警察はバンコク都、中部ノンタブリー県、サムットプラーカーン県、東北部ナコーンラーチャシーマー県、チャイヤプーム県の5都県にある計10カ所の対象施設に分散して捜索を行い、逮捕状が出されていた容疑者3人の身柄を拘束した。容疑者の自宅や事務所の捜索では、偽の税額票(インボイス)105通をはじめ、仕入・売上税報告書、郵送記録、各種契約書、銀行口座通帳、会社印章など多数の証拠品が押収された。
警察の発表によると、容疑者グループは発行権限がないにもかかわらず、実態のない取引に基づく偽の税額票を組織的に発行していた。
特定の営業窓口を設け、非公開のオンラインコミュニティを通じて購入者を募集し、ネットワーク内の個人や法人に対して偽インボイスを販売していた。

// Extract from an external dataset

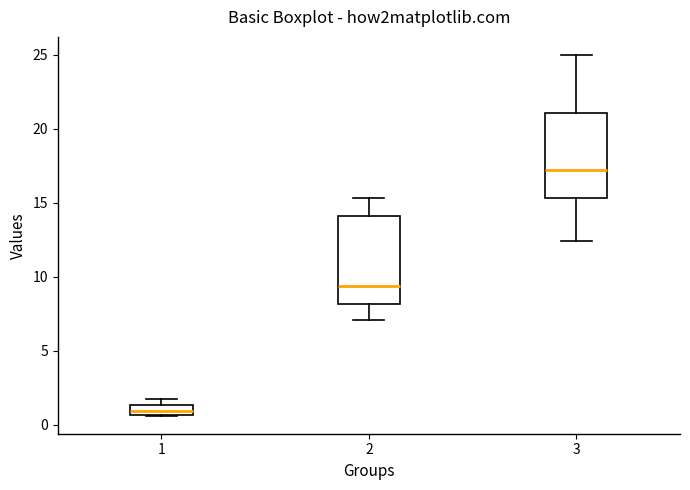

Which box's median line is the highest?

3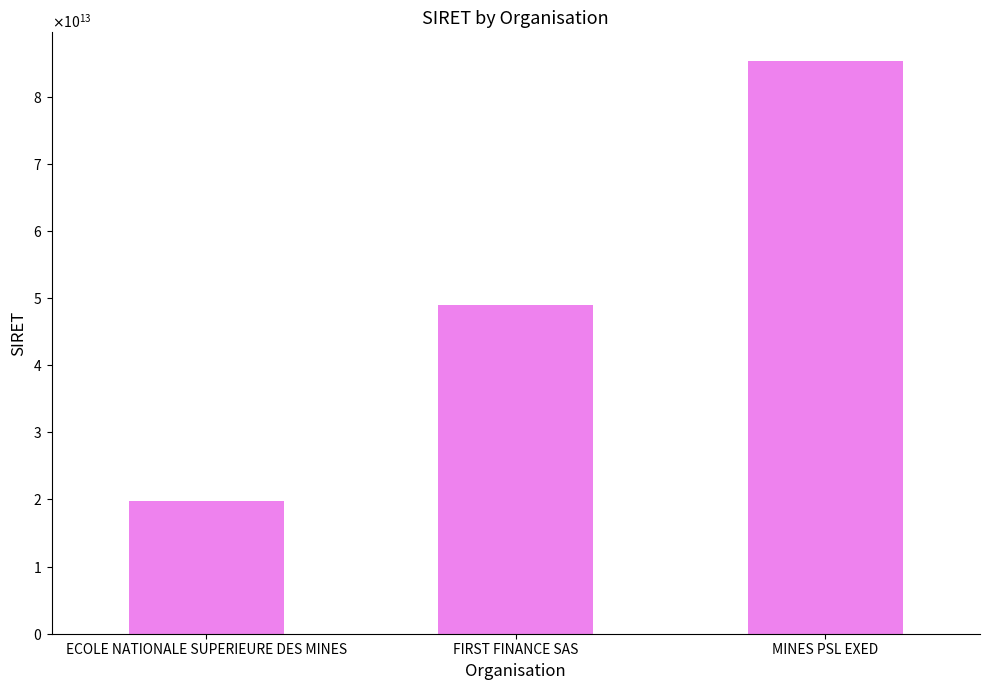

Does the chart contain any negative values?

No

顧客がインボイスに記載したい商品額を指定した後、名義貸し口座へ代金を振り込ませ、タイ郵便のサービスを利用して身元を隠しながら偽書類を発送していた。
国税局の潜入捜査により、このグループは会計事務所を利用して会社の登録資本金を4億Bに増資し、年間の売上高が3億から4億Bに達しているかのように偽りの決算報告を行って企業の信用力を高めていたことが判明した。
実際の商品売買やサービスの提供を伴わないこうした偽インボイスの発行は、国家に3億6,000万Bを超える巨額の損害を与えるとされている。